Large-amplitude, circularly polarized, compressive, obliquely propagating electromagnetic proton cyclotron waves throughout the earth’s magnetosheath: Low plasma β conditions

Abstract

During 1999 August 18, both Cassini and WIND were in the Earth's magnetosheath and detected transverse electromagnetic waves instead of the more typical mirror-mode emissions. The Cassini wave amplitudes were as large as ~14 nT (peak to peak) in a ~55 nT ambient magnetic field B 0. A new method of analysis is applied to study these waves. The general wave characteristics found were as follows. They were left-hand polarized and had frequencies in the spacecraft frame (f scf) below the proton cyclotron frequency (fp ).
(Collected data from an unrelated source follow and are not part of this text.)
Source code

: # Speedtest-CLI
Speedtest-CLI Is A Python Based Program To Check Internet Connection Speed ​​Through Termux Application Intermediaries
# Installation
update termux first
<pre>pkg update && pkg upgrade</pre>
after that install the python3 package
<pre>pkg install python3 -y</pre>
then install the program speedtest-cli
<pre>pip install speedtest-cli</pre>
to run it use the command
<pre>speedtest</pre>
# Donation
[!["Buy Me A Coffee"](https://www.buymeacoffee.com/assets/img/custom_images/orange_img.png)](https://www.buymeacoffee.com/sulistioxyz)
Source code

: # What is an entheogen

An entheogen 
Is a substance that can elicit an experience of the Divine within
Waves that were either right-hand polarized or had f scf > fp are shown to be consistent with Doppler-shifted left-hand waves with frequencies in the plasma frame fpf < fp . Thus, almost all waves studied are consistent with their being electromagnetic proton cyclotron waves. Most of the waves (~55%) were found to be propagating along B 0 ($\theta _{kB_{0}}<30^{\circ}$), as expected from theory. However, a significant fraction of the waves were found to be propagating oblique to B 0. These waves were also circularly polarized. This feature and the compressive ([B max – B min]/B max, where B max and B min are the maximum and minimum field magnitudes) nature (ranging from 0.27 to 1.0) of the waves are noted but not well understood at this time. The proton cyclotron waves were shown to be quasi-coherent, theoretically allowing for rapid pitch-angle transport of resonant protons. Because Cassini traversed the entire subsolar magnetosheath and WIND was in the dusk-side flank of the magnetosheath, it is surmised that the entire region was filled with these waves. In agreement with past theory, it was the exceptionally low plasma β (0.35) that led to the dominance of the proton cyclotron wave generation during this interval. A high-speed solar wind stream (langVsw rang = 598 km s–1) was the source of this low-β plasma.